Access to quality healthcare is one of the fundamental human necessities and rights in today’s times. But not everyone is fortunate to have such services nearby. India which makes up 17 per cent of world’s population and faces a significant burden of diseases. At the high end, India has world class doctors, clinics and technologies, and attracts international medical tourists in growing numbers. However, even today, majority of India’s population to the basic healthcare facilities. Most of the population fail to take preventive measures on time because of delay in diagnosis.

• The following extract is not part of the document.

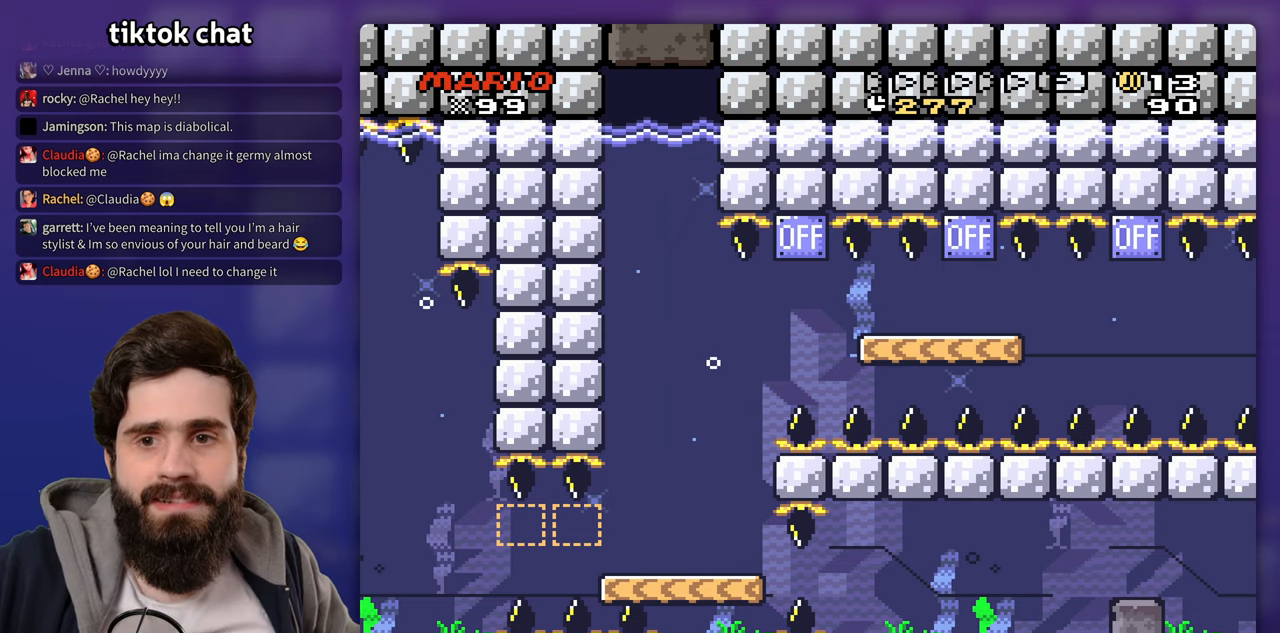
{"dt_ms": 500, "buttons": [], "events": [[333, "L1", "down"], [500, "L1", "up"]]}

Reasons for delay in diagnosis:

  1. Negligence
  2. Inaccessibility to healthcare infrastructures
  3. Lack of or absence of healthcare infrastructure
  4. Lack of awareness
  5. Paucity of manpower (doctors, Nurses, paramedics, etc.)
  6. Lack of time

Swayam AHM, can help people to walk in and test for a wide range of medical parameters, consult enlisted doctors with their test reports that are made available instantly. Our mission is to create an easy access for basic healthcare at affordable cost for everyone. With the help of Swayam, people who are leaving in rural places will be able to diagnosis issues at early stage and also will be able to connect doctors who are in cities and that to at affordable cost and in less time.

What is the scope you envisage for Swayam in the POCT market in India?

Medical devices industry in India has the potential to grow at 28 per cent p a to reach $ 50 bn in next couple of years. We see huge opportunity as a business growth for Swayam in two ways, Swayam as a product and Swayam as service model. In coming months, we are launching different variants of Swayam to cater all sizes of the industry. But our main focus will be on creating an easy access for basic healthcare by using best of technologies available globally.

Whom do you see as major competitor for you?

As of now we are the only company who has created a platform with over 60 tests parameters in the global market. We have been receiving response globally. However, there are companies in the market who are manufacturing basic units but our solution is far ahead compared to their solution. Currently our major competition is with our own self. We are striving to do better than what we have done.

You say that your goal is to reduce the burden on physicians and health centres by delivering health care more quickly, conveniently, and cost-effectively to patients. But how would you monetise your business? And how would you sustain in the long run?

We have different business models for continuous revenue and growth. We not only manufacture Swayam but we also have a division which offers Swayam As A Service model (SAAS). We are also coming up with Swayam’s digital clinic franchise model in the next quarter. Consumables supply, Doctor’s video consultation services, advertising through Swayam will be additional sources of revenue.

What is your plan to disrupt the POCT diagnostic market?

We never thought about disrupting and market or industry. We are here to improve the current situation of people’s health by creating an easy access for them to get healthcare facilities with our solution. However, this will definitely give boost to the POCT diagnostic market. Swayam is an attempt to empower doctors and pathology labs so that they can give better and quick services to the users.

What changes would you like to see in the approval and regulation of in vitro diagnostics in future?

Changes are already happening rapidly. Entire industry is under transformation. Fortunately government is also in favour of digitisation. They are bringing many reforms in healthcare industry. However, people from the healthcare industry should now accept these changes with openness and adapt new technologies rather than just sticking to conventional methods of serving people.

What are your expectations from your business in the next five years?

Market size for our solution is like an ocean, very difficult to know the depth. We see huge potential and growth not only by selling our units but also offering by our services. We want to see ourselves in every corner of India where people can just walk in and keep a track on their health. We are also expanding our reach in the Middle East and African market as there is huge demand for our solution.